• **DATA FOR ANALYSIS**:
──────

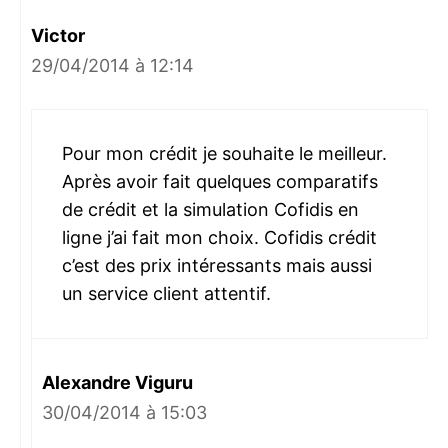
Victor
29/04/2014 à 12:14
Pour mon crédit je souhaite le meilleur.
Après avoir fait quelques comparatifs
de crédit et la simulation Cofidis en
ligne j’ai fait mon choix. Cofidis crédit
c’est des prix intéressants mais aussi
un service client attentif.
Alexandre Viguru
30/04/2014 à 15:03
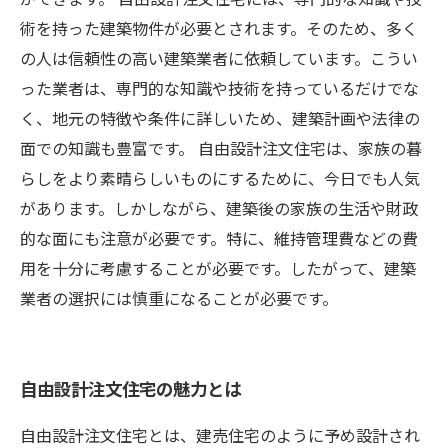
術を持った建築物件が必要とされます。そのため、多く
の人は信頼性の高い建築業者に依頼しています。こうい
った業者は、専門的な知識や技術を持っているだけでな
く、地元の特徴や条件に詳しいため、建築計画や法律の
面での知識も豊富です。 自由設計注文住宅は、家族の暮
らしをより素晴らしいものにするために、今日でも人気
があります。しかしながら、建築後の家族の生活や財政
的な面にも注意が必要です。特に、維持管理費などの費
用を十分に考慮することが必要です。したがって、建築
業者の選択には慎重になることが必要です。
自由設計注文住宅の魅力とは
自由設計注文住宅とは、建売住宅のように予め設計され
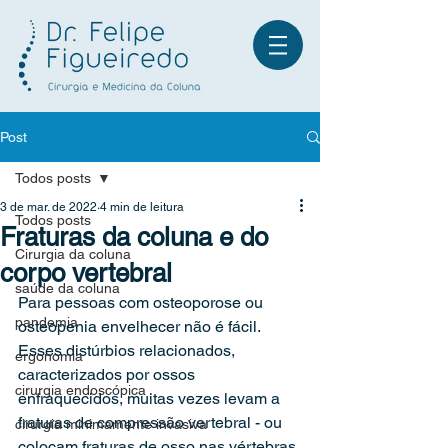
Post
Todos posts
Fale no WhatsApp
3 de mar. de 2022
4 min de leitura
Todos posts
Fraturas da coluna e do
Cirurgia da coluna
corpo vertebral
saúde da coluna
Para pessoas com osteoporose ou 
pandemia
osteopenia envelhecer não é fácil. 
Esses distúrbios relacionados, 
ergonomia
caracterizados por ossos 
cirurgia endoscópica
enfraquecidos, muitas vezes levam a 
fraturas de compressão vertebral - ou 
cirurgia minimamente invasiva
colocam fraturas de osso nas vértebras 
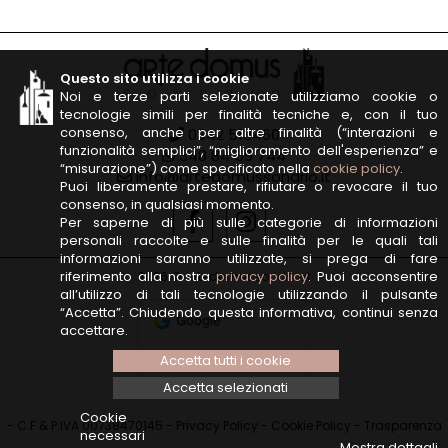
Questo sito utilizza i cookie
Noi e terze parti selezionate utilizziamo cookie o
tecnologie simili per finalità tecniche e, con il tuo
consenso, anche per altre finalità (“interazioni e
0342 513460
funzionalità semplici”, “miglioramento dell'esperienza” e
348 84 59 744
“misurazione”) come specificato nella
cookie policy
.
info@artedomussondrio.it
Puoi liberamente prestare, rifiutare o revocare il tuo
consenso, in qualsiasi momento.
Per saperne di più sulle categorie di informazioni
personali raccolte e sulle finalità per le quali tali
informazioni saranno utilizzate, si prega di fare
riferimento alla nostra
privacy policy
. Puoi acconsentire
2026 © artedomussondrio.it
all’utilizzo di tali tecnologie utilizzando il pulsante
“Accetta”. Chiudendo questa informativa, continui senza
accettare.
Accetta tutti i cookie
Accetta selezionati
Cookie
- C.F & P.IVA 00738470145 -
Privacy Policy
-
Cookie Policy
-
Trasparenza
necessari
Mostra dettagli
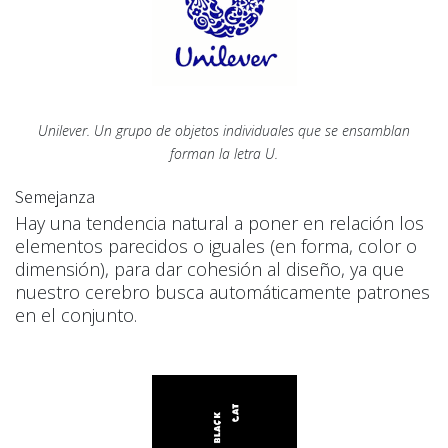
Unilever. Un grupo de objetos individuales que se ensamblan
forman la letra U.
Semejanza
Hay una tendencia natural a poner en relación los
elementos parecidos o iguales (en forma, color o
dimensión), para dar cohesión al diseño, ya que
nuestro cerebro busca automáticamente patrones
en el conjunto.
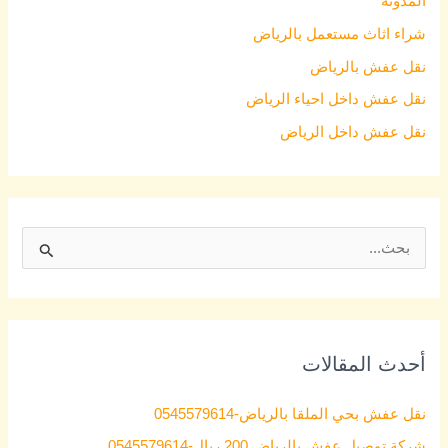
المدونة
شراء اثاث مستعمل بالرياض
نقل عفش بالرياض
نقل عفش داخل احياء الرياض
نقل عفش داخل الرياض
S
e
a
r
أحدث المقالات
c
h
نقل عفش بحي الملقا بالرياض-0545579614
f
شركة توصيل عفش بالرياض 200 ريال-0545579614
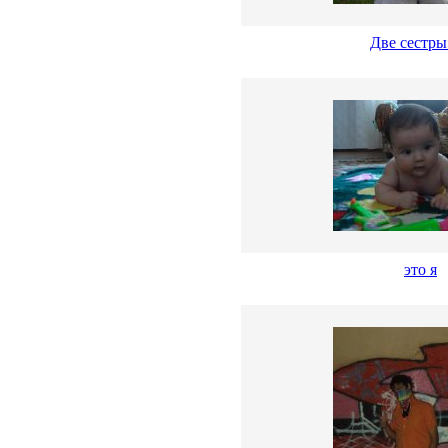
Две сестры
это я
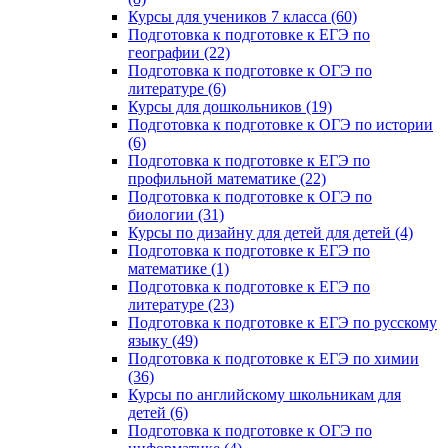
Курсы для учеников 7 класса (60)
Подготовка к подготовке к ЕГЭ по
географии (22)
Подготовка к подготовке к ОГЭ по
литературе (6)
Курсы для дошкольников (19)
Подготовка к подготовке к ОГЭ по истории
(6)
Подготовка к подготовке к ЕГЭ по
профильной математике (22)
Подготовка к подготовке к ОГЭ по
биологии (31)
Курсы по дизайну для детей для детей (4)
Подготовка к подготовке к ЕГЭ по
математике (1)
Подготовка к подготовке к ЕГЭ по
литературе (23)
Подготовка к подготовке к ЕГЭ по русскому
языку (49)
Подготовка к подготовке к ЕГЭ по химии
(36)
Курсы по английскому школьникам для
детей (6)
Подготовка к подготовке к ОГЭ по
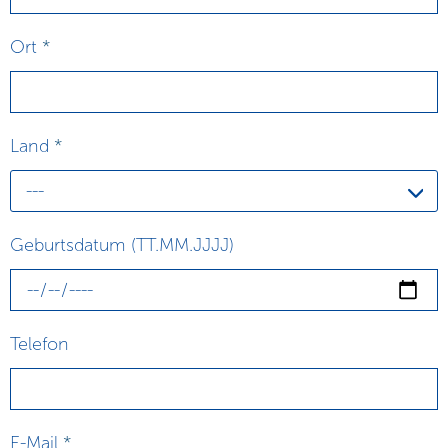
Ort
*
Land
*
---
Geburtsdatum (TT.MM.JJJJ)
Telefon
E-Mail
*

──────

• **TO-DO ITEM**:
The whole listing must be restated word for word. Leave out any pictures.

• **WRITTEN SOLUTION**:
Victor
29/04/2014 à 12:14
Pour mon crédit je souhaite le meilleur.
Après avoir fait quelques comparatifs
de crédit et la simulation Cofidis en
ligne j’ai fait mon choix. Cofidis crédit
c’est des prix intéressants mais aussi
un service client attentif.
Alexandre Viguru
30/04/2014 à 15:03
術を持った建築物件が必要とされます。そのため、多く
の人は信頼性の高い建築業者に依頼しています。こうい
った業者は、専門的な知識や技術を持っているだけでな
く、地元の特徴や条件に詳しいため、建築計画や法律の
面での知識も豊富です。 自由設計注文住宅は、家族の暮
らしをより素晴らしいものにするために、今日でも人気
があります。しかしながら、建築後の家族の生活や財政
的な面にも注意が必要です。特に、維持管理費などの費
用を十分に考慮することが必要です。したがって、建築
業者の選択には慎重になることが必要です。
自由設計注文住宅の魅力とは
自由設計注文住宅とは、建売住宅のように予め設計され
Post
Todos posts
Fale no WhatsApp
3 de mar. de 2022
4 min de leitura
Todos posts
Fraturas da coluna e do
Cirurgia da coluna
corpo vertebral
saúde da coluna
Para pessoas com osteoporose ou 
pandemia
osteopenia envelhecer não é fácil. 
Esses distúrbios relacionados, 
ergonomia
caracterizados por ossos 
cirurgia endoscópica
enfraquecidos, muitas vezes levam a 
fraturas de compressão vertebral - ou 
cirurgia minimamente invasiva
colocam fraturas de osso nas vértebras 
Questo sito utilizza i cookie
Noi e terze parti selezionate utilizziamo cookie o
tecnologie simili per finalità tecniche e, con il tuo
consenso, anche per altre finalità (“interazioni e
0342 513460
funzionalità semplici”, “miglioramento dell'esperienza” e
348 84 59 744
“misurazione”) come specificato nella
cookie policy
.
info@artedomussondrio.it
Puoi liberamente prestare, rifiutare o revocare il tuo
consenso, in qualsiasi momento.
Per saperne di più sulle categorie di informazioni
personali raccolte e sulle finalità per le quali tali
informazioni saranno utilizzate, si prega di fare
riferimento alla nostra
privacy policy
. Puoi acconsentire
2026 © artedomussondrio.it
all’utilizzo di tali tecnologie utilizzando il pulsante
“Accetta”. Chiudendo questa informativa, continui senza
accettare.
Accetta tutti i cookie
Accetta selezionati
Cookie
- C.F & P.IVA 00738470145 -
Privacy Policy
-
Cookie Policy
-
Trasparenza
necessari
Mostra dettagli
Unilever. Un grupo de objetos individuales que se ensamblan
forman la letra U.
Semejanza
Hay una tendencia natural a poner en relación los
elementos parecidos o iguales (en forma, color o
dimensión), para dar cohesión al diseño, ya que
nuestro cerebro busca automáticamente patrones
en el conjunto.
المدونة
شراء اثاث مستعمل بالرياض
نقل عفش بالرياض
نقل عفش داخل احياء الرياض
نقل عفش داخل الرياض
S
e
a
r
أحدث المقالات
c
h
نقل عفش بحي الملقا بالرياض-0545579614
f
شركة توصيل عفش بالرياض 200 ريال-0545579614
Две сестры
это я
Курсы для учеников 7 класса (60)
Подготовка к подготовке к ЕГЭ по
географии (22)
Подготовка к подготовке к ОГЭ по
литературе (6)
Курсы для дошкольников (19)
Подготовка к подготовке к ОГЭ по истории
(6)
Подготовка к подготовке к ЕГЭ по
профильной математике (22)
Подготовка к подготовке к ОГЭ по
биологии (31)
Курсы по дизайну для детей для детей (4)
Подготовка к подготовке к ЕГЭ по
математике (1)
Подготовка к подготовке к ЕГЭ по
литературе (23)
Подготовка к подготовке к ЕГЭ по русскому
языку (49)
Подготовка к подготовке к ЕГЭ по химии
(36)
Курсы по английскому школьникам для
детей (6)
Подготовка к подготовке к ОГЭ по
Ort
*
Land
*
---
Geburtsdatum (TT.MM.JJJJ)
Telefon
E-Mail
*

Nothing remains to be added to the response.